Indoor arena on the University of Nevada, Las Vegas campus

Cox Pavilion is a 78300 sqft, multi-purpose indoor arena on the University of Nevada, Las Vegas campus, connected to the Thomas & Mack Center. The Pavilion serves as the home court for UNLV Lady Rebels women's basketball and volleyball programs as well as the annual NBA Summer League.

==History==
Cox Communications and UNLV formed a partnership for the new facility in 2001. The arena cost $16.8 million. As part of a $5 million agreement, Cox Communications secured the naming rights for the facility as well as opportunities for sponsorship and hospitality.

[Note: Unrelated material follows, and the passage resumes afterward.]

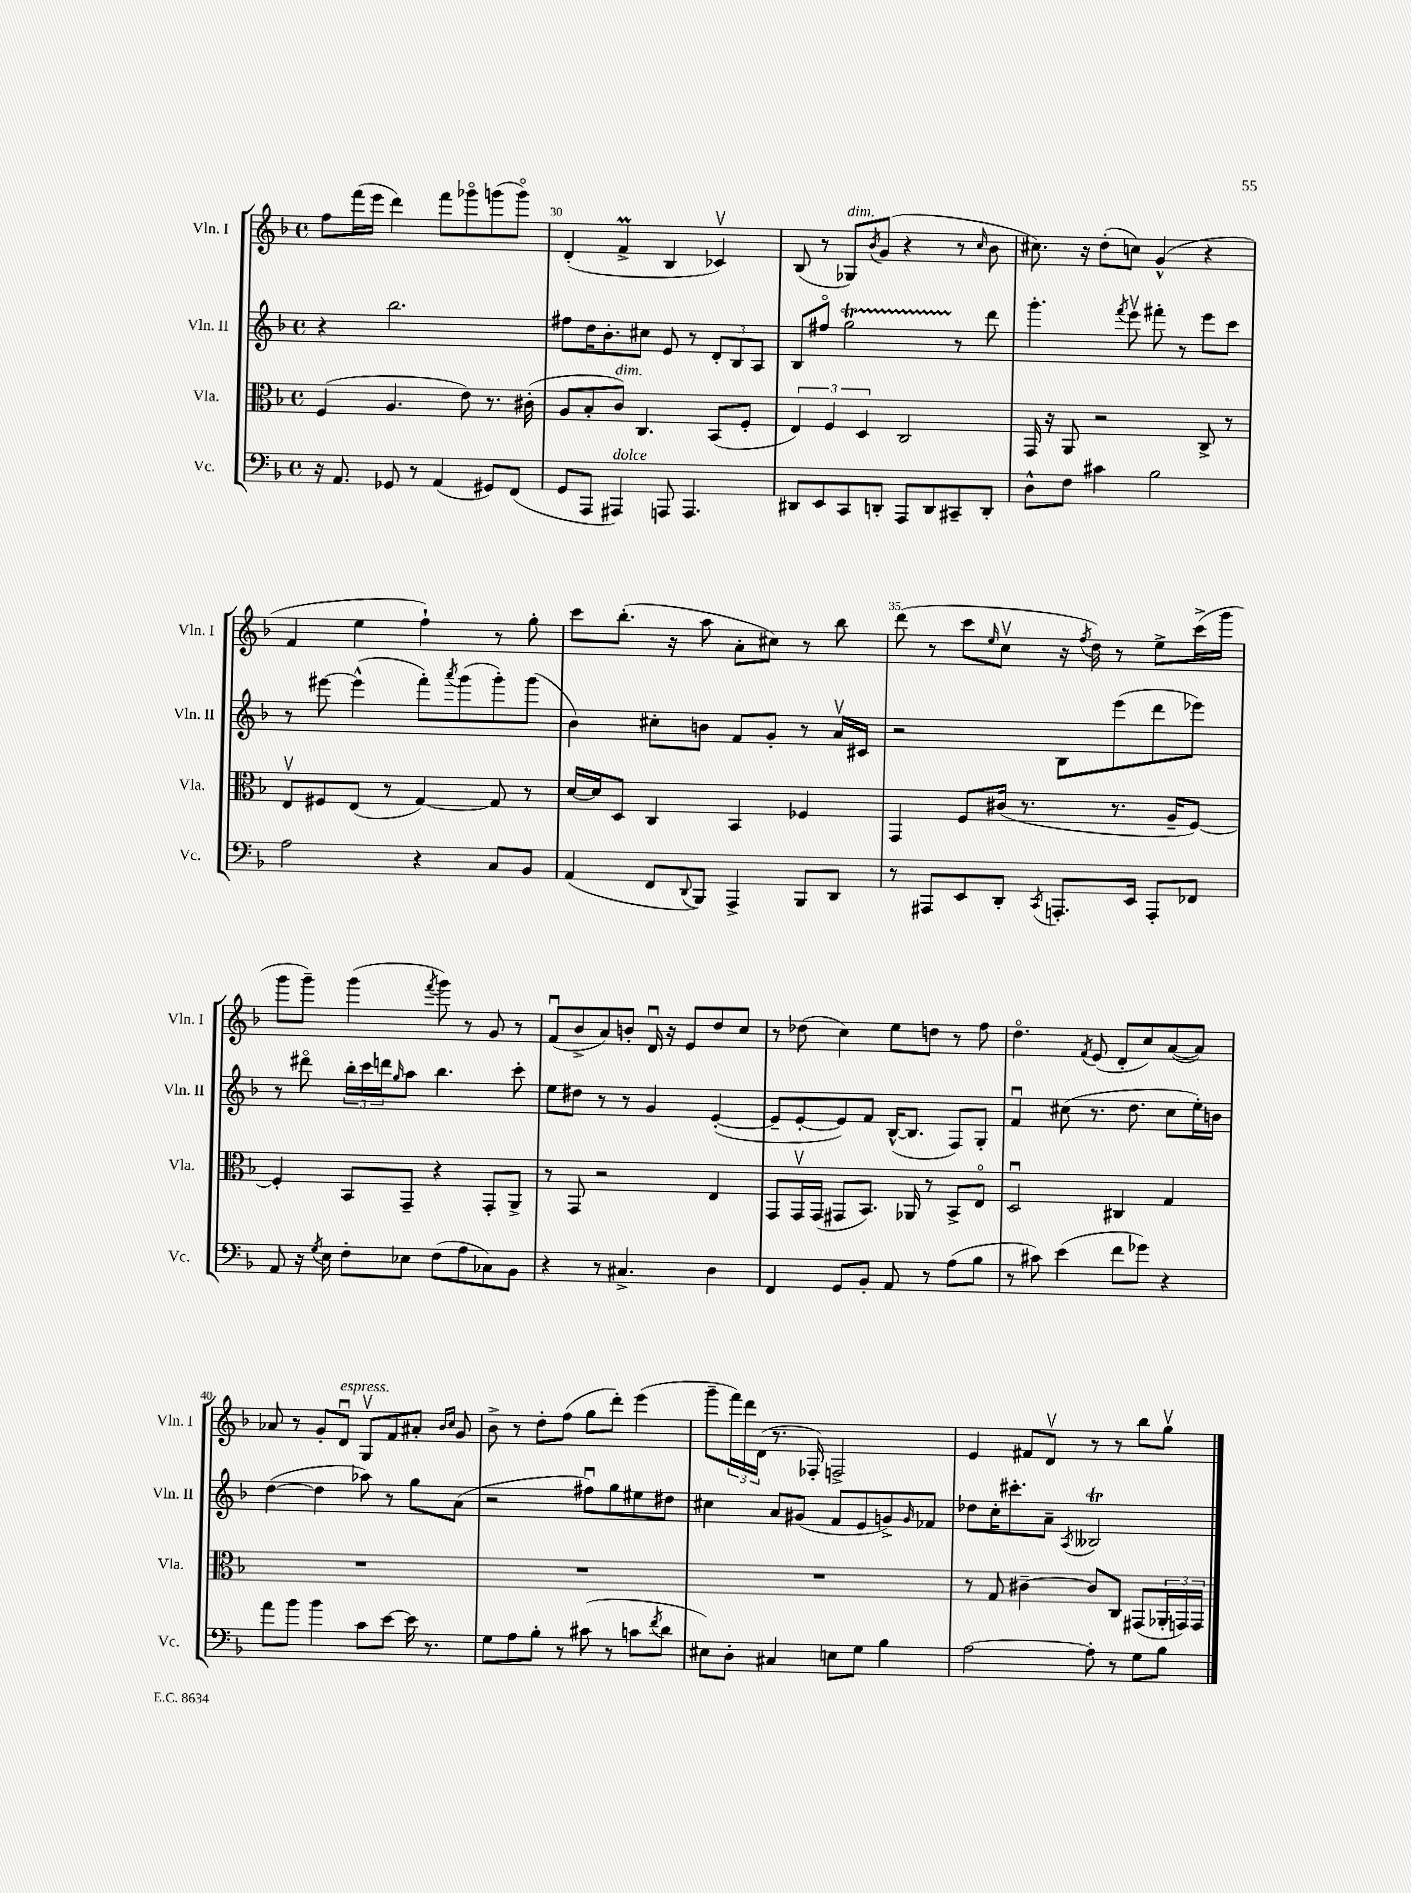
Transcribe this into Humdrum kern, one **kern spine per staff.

The pavilion is a two-level structure. The ground floor features new men's and women's locker facilities, player lounges and practice courts for basketball and volleyball. The top level is a multi-purpose venue with a seating capacity of 2,500 to 3,100 for sporting events.

In addition to UNLV athletic events, the Cox Pavilion hosts a variety of events, including small concerts, boxing events, theater-style family shows, corporate parties, trade shows and more.

On November 15, 2007, the arena hosted the Democratic Presidential Debate for the 2008 presidential election.

Total Nonstop Action Wrestling held their Unbreakable pay-per-view event at the venue on April 17, 2025.

WWE held their Worlds Collide: Las Vegas event at the venue on September 12, 2025.